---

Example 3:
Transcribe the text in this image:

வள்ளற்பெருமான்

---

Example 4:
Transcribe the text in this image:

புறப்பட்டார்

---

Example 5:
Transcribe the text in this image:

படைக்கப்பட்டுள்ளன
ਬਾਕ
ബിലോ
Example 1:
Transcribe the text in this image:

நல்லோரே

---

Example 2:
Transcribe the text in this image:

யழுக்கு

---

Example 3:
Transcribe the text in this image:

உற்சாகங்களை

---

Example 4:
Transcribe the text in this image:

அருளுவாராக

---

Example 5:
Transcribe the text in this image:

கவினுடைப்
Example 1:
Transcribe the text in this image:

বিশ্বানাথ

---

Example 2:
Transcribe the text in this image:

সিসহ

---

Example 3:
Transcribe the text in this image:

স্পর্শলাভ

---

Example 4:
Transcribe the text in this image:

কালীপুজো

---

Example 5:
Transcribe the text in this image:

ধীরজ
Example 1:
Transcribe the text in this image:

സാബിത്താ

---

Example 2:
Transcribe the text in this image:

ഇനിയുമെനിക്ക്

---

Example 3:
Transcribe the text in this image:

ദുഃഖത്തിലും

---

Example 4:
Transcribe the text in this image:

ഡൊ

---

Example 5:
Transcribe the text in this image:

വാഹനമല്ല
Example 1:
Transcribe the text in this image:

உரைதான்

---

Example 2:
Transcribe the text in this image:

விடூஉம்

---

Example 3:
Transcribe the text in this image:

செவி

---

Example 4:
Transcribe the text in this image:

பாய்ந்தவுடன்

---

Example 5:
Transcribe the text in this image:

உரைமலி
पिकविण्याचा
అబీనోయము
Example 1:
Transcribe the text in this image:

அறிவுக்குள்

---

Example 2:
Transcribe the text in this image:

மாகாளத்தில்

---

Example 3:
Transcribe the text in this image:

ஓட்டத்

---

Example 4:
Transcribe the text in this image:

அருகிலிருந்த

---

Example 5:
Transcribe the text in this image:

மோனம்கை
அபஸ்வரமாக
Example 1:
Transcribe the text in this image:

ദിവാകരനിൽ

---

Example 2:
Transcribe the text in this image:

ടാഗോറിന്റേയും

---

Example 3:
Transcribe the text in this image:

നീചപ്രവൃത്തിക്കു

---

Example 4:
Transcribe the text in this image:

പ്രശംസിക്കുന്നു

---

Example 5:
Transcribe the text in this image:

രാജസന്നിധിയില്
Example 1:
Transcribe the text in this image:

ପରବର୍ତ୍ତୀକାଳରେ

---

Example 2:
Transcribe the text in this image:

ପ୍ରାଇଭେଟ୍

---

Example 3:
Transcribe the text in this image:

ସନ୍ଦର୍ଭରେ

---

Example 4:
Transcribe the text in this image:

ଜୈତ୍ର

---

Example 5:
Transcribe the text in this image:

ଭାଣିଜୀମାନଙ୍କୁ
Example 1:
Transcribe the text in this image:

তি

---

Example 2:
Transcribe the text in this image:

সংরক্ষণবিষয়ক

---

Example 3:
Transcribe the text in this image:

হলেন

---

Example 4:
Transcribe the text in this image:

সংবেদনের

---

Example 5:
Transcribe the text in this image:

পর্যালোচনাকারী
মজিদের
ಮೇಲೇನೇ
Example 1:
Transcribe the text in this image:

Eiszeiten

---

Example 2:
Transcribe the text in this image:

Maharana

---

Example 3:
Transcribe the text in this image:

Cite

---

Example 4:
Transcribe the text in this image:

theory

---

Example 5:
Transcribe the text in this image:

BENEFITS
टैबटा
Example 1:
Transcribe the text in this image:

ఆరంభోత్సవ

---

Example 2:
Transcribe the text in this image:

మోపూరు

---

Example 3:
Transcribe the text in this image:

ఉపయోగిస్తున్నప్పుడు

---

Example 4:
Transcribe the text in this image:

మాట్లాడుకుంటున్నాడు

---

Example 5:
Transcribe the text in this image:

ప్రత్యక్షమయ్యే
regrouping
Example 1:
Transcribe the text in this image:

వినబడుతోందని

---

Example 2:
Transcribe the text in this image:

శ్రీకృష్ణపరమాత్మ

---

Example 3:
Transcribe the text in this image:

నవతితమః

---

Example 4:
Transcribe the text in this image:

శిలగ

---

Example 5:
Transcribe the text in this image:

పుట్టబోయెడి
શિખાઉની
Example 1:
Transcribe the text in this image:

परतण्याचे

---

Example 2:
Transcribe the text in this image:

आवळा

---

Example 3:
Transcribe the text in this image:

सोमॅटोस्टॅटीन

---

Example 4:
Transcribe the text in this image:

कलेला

▬▬▬▬▬▬▬▬▬▬

Assignment:
The records above should be reproduced in full, exactly as they read.

Answer to this task:
---

Example 3:
Transcribe the text in this image:

வள்ளற்பெருமான்

---

Example 4:
Transcribe the text in this image:

புறப்பட்டார்

---

Example 5:
Transcribe the text in this image:

படைக்கப்பட்டுள்ளன
ਬਾਕ
ബിലോ
Example 1:
Transcribe the text in this image:

நல்லோரே

---

Example 2:
Transcribe the text in this image:

யழுக்கு

---

Example 3:
Transcribe the text in this image:

உற்சாகங்களை

---

Example 4:
Transcribe the text in this image:

அருளுவாராக

---

Example 5:
Transcribe the text in this image:

கவினுடைப்
Example 1:
Transcribe the text in this image:

বিশ্বানাথ

---

Example 2:
Transcribe the text in this image:

সিসহ

---

Example 3:
Transcribe the text in this image:

স্পর্শলাভ

---

Example 4:
Transcribe the text in this image:

কালীপুজো

---

Example 5:
Transcribe the text in this image:

ধীরজ
Example 1:
Transcribe the text in this image:

സാബിത്താ

---

Example 2:
Transcribe the text in this image:

ഇനിയുമെനിക്ക്

---

Example 3:
Transcribe the text in this image:

ദുഃഖത്തിലും

---

Example 4:
Transcribe the text in this image:

ഡൊ

---

Example 5:
Transcribe the text in this image:

വാഹനമല്ല
Example 1:
Transcribe the text in this image:

உரைதான்

---

Example 2:
Transcribe the text in this image:

விடூஉம்

---

Example 3:
Transcribe the text in this image:

செவி

---

Example 4:
Transcribe the text in this image:

பாய்ந்தவுடன்

---

Example 5:
Transcribe the text in this image:

உரைமலி
पिकविण्याचा
అబీనోయము
Example 1:
Transcribe the text in this image:

அறிவுக்குள்

---

Example 2:
Transcribe the text in this image:

மாகாளத்தில்

---

Example 3:
Transcribe the text in this image:

ஓட்டத்

---

Example 4:
Transcribe the text in this image:

அருகிலிருந்த

---

Example 5:
Transcribe the text in this image:

மோனம்கை
அபஸ்வரமாக
Example 1:
Transcribe the text in this image:

ദിവാകരനിൽ

---

Example 2:
Transcribe the text in this image:

ടാഗോറിന്റേയും

---

Example 3:
Transcribe the text in this image:

നീചപ്രവൃത്തിക്കു

---

Example 4:
Transcribe the text in this image:

പ്രശംസിക്കുന്നു

---

Example 5:
Transcribe the text in this image:

രാജസന്നിധിയില്
Example 1:
Transcribe the text in this image:

ପରବର୍ତ୍ତୀକାଳରେ

---

Example 2:
Transcribe the text in this image:

ପ୍ରାଇଭେଟ୍

---

Example 3:
Transcribe the text in this image:

ସନ୍ଦର୍ଭରେ

---

Example 4:
Transcribe the text in this image:

ଜୈତ୍ର

---

Example 5:
Transcribe the text in this image:

ଭାଣିଜୀମାନଙ୍କୁ
Example 1:
Transcribe the text in this image:

তি

---

Example 2:
Transcribe the text in this image:

সংরক্ষণবিষয়ক

---

Example 3:
Transcribe the text in this image:

হলেন

---

Example 4:
Transcribe the text in this image:

সংবেদনের

---

Example 5:
Transcribe the text in this image:

পর্যালোচনাকারী
মজিদের
ಮೇಲೇನೇ
Example 1:
Transcribe the text in this image:

Eiszeiten

---

Example 2:
Transcribe the text in this image:

Maharana

---

Example 3:
Transcribe the text in this image:

Cite

---

Example 4:
Transcribe the text in this image:

theory

---

Example 5:
Transcribe the text in this image:

BENEFITS
टैबटा
Example 1:
Transcribe the text in this image:

ఆరంభోత్సవ

---

Example 2:
Transcribe the text in this image:

మోపూరు

---

Example 3:
Transcribe the text in this image:

ఉపయోగిస్తున్నప్పుడు

---

Example 4:
Transcribe the text in this image:

మాట్లాడుకుంటున్నాడు

---

Example 5:
Transcribe the text in this image:

ప్రత్యక్షమయ్యే
regrouping
Example 1:
Transcribe the text in this image:

వినబడుతోందని

---

Example 2:
Transcribe the text in this image:

శ్రీకృష్ణపరమాత్మ

---

Example 3:
Transcribe the text in this image:

నవతితమః

---

Example 4:
Transcribe the text in this image:

శిలగ

---

Example 5:
Transcribe the text in this image:

పుట్టబోయెడి
શિખાઉની
Example 1:
Transcribe the text in this image:

परतण्याचे

---

Example 2:
Transcribe the text in this image:

आवळा

---

Example 3:
Transcribe the text in this image:

सोमॅटोस्टॅटीन

---

Example 4:
Transcribe the text in this image:

कलेला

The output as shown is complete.